0

I'm trying to build a simple Hadoop mapreduce program and I chose Java for that job. I checked out the example codes around and tried to build myself. I created the following gradle script and when I looked at the installed dependencies, none had Mapper or Reducer. Not even org.apache.hadoop.mapreduce package.

group 'org.ardilgulez.demoprojects'
version '1.0-SNAPSHOT'

apply plugin: 'java'

repositories {
    mavenCentral()
}

dependencies {
    testCompile group: 'junit', name: 'junit', version: '4.11'
    compile group: 'org.apache.hadoop', name: 'hadoop-common', version:'2.7.3'
    compile group: 'org.apache.hadoop', name: 'hadoop-hdfs', version: '2.7.3'
    compile group: 'org.apache.hadoop', name: 'hadoop-yarn-common', version: '2.7.3'
    compile group: 'org.apache.hadoop', name: 'hadoop-minicluster', version: '2.7.3'
    compile group: 'org.apache.hadoop', name: 'hadoop-mapreduce-client-core', version:'2.7.3'
    compile group: 'org.apache.hadoop', name: 'hadoop-mapreduce-client-jobclient', version: '2.7.3'
    compile group: 'org.apache.hadoop', name: 'hadoop-mapreduce-client-app', version: '2.7.3'
    compile group: 'org.apache.hadoop', name: 'hadoop-mapreduce-client-shuffle', version: '2.7.3'
    compile group: 'org.apache.hadoop', name: 'hadoop-mapreduce-client-common', version: '2.7.3'
    compile group: 'org.apache.hadoop', name: 'hadoop-client', version: '2.7.3'
}

I know I'm not going to be needing at least 7 out of those 10 hadoop dependencies, but I don't know which of these dependencies have org.apache.hadoop.mapreduce package (I know these 11 don't though).

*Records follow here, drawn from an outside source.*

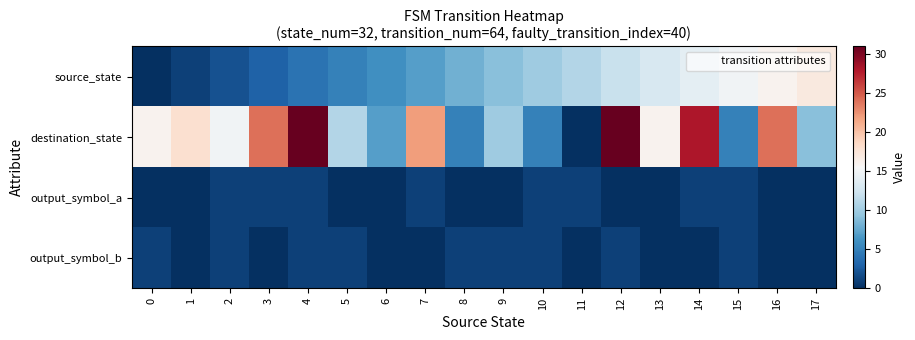

At how many categories does at least one series exceed 19?

6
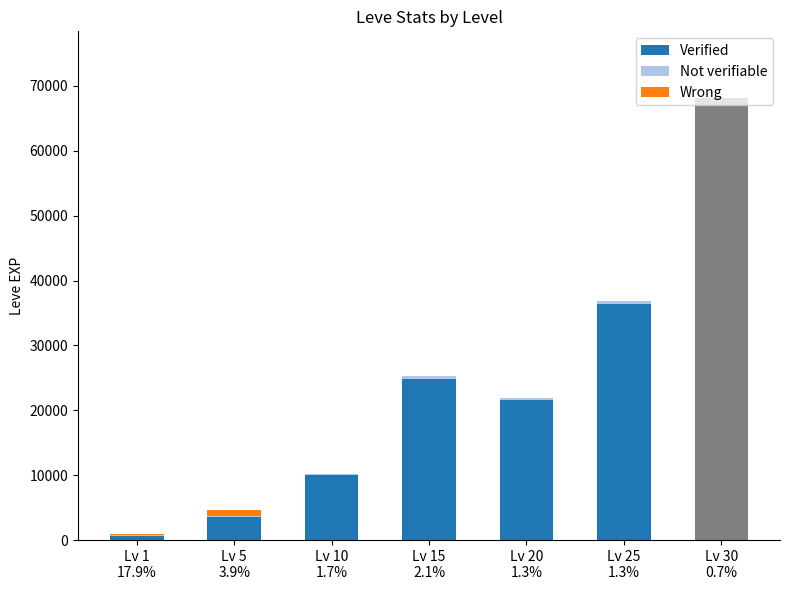

What are all the series names shown in the legend?

Verified, Not verifiable, Wrong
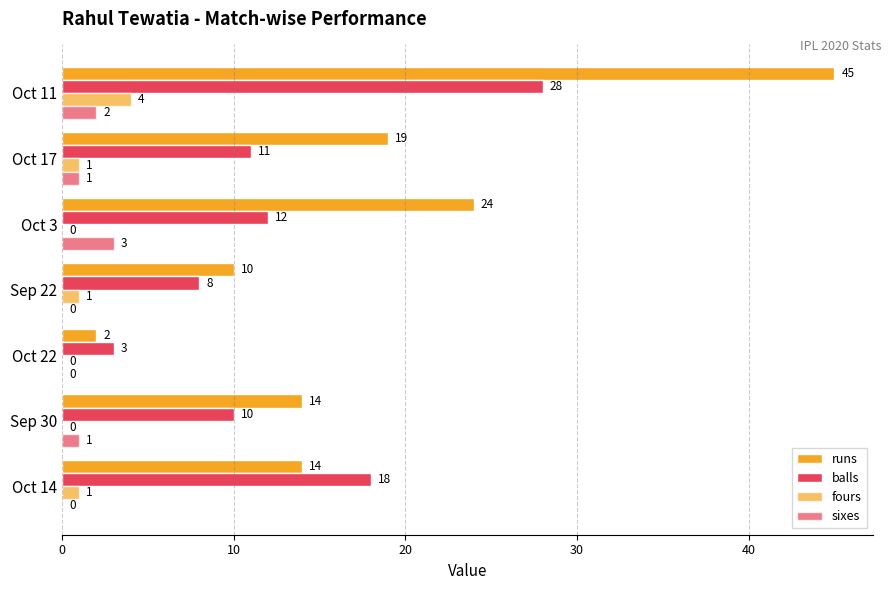

Which series has the largest range (max minus min)?

runs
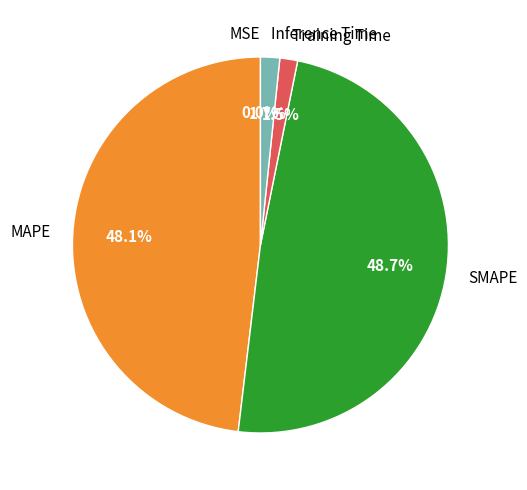

To the nearest percent, what percentage of the pie is Inference Time?

2%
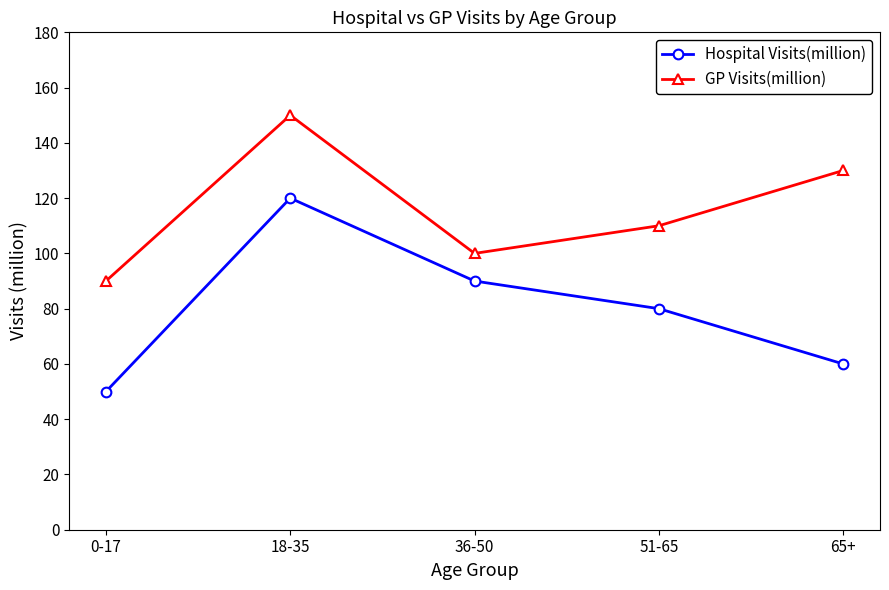

Is it true that GP Visits(million) equals 150 at 18-35?

True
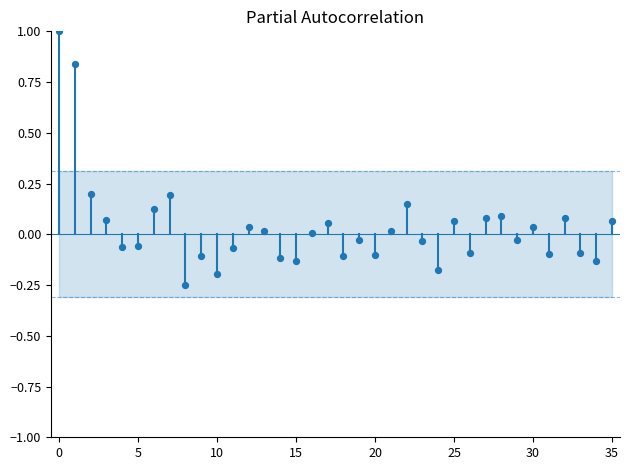

What is the range of Y values (max minus min)?

1.3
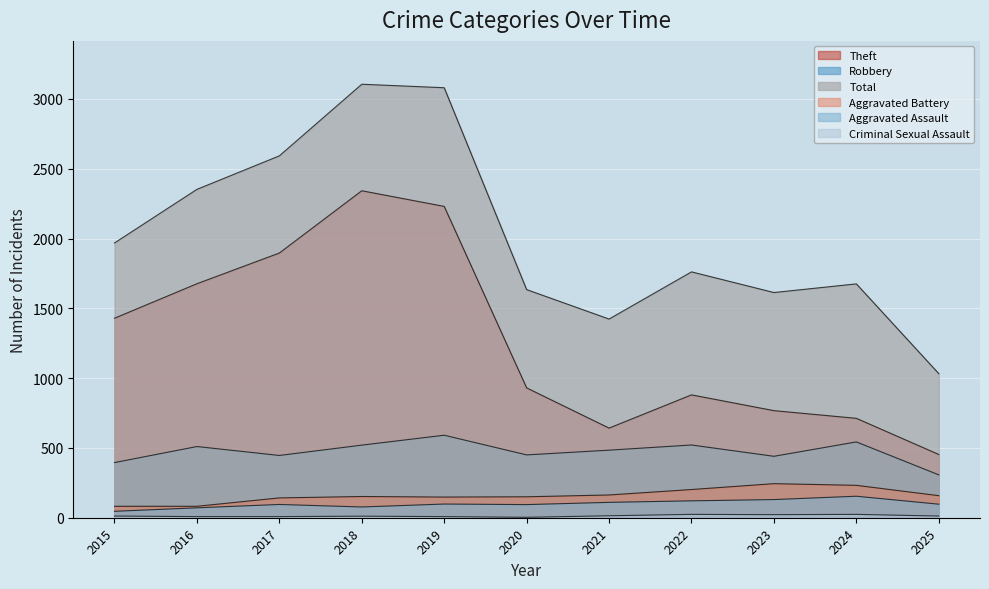

What is the spread (max minus min) of values at 2017?

2584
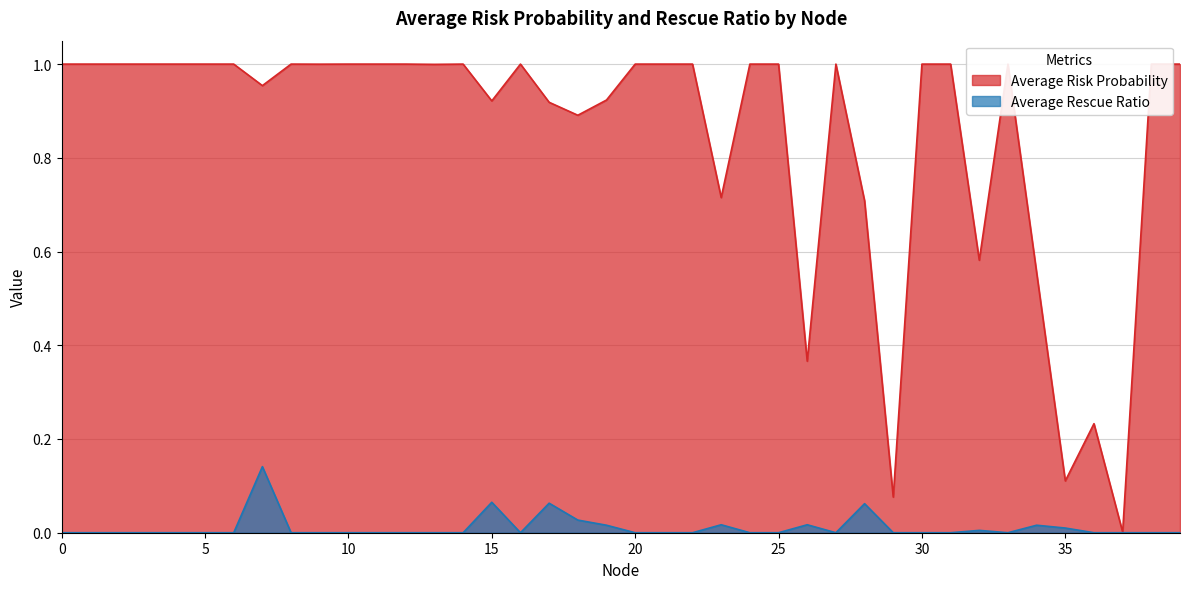

True or false: Average Rescue Ratio and Average Risk Probability cross at least once.

False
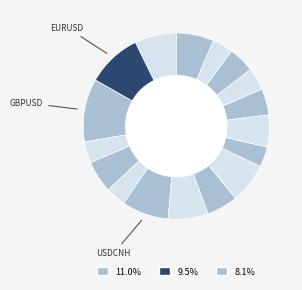

Count the number of slices in the pie.

17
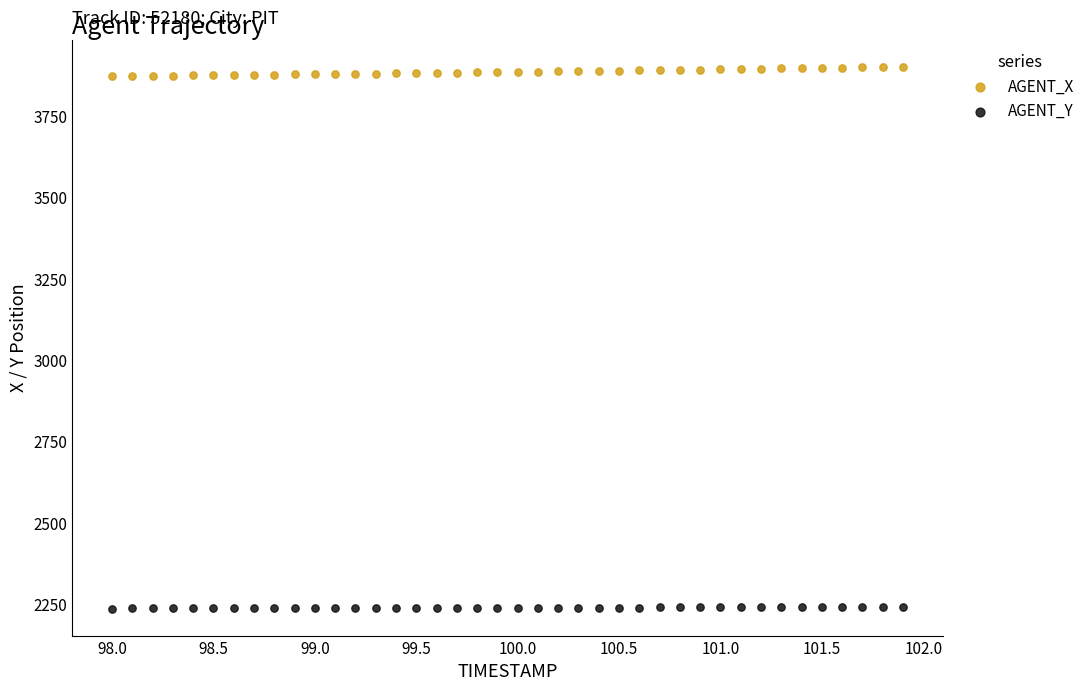

Which series reaches the maximum Y coordinate?

AGENT_X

Which dependency/repository should I add so that I can actually build a mapreduce job?

Can I do that with raw org.apache.hadoop packages and not vendor packages (such as Cloudera)?

Thanks in advance for all the help.

Tunaki
  • 132,869
  • 46
  • 340
  • 423
ardilgulez
  • 1,856
  • 18
  • 19
  • It's late in the year 2018 and I can not find any documentation whatsoever on Hadoop's distributions. Their website has broken links all over the place and not even their most basic MapReduce "tutorial" touch on the topic of how to setup a project and which dependencies to rely on. It is extremely hard for me to understand how this project can be used by multinational multi-billion corporations and yet lack the most basic documentation. Apache Hadoop has become yet another reason for me to discourage my future children from becoming software developers. – Martin Andersson Nov 22 '18 at 16:47
  • Should be added that the closest I came was a list of [build artifacts](https://hadoop.apache.org/docs/r3.1.1/hadoop-project-dist/hadoop-common/DownstreamDev.html#Build_Artifacts). – Martin Andersson Nov 22 '18 at 16:53

3 Answers3

2

This should be the correct dependency:

compile 'org.apache.hadoop:hadoop-mapreduce-client-core:2.7.3'

Be sure to refresh your gradle project.

bblincoe
  • 2,393
  • 2
  • 20
  • 34
0

Add

compile group: 'org.apache.hadoop', name:'hadoop-core', version: '2.7.3'
Prashant_M
  • 2,868
  • 1
  • 31
  • 24
0

For newer versions of Gradle (I'm using 7.5.1) compile isn't an option anymore. In that case, you should use implementation.

dependencies {
    implementation 'org.apache.hadoop:hadoop-common:2.7.7'
    implementation 'org.apache.hadoop:hadoop-mapreduce-client-core:2.7.7'
}
DccBr
  • 1,211
  • 14
  • 14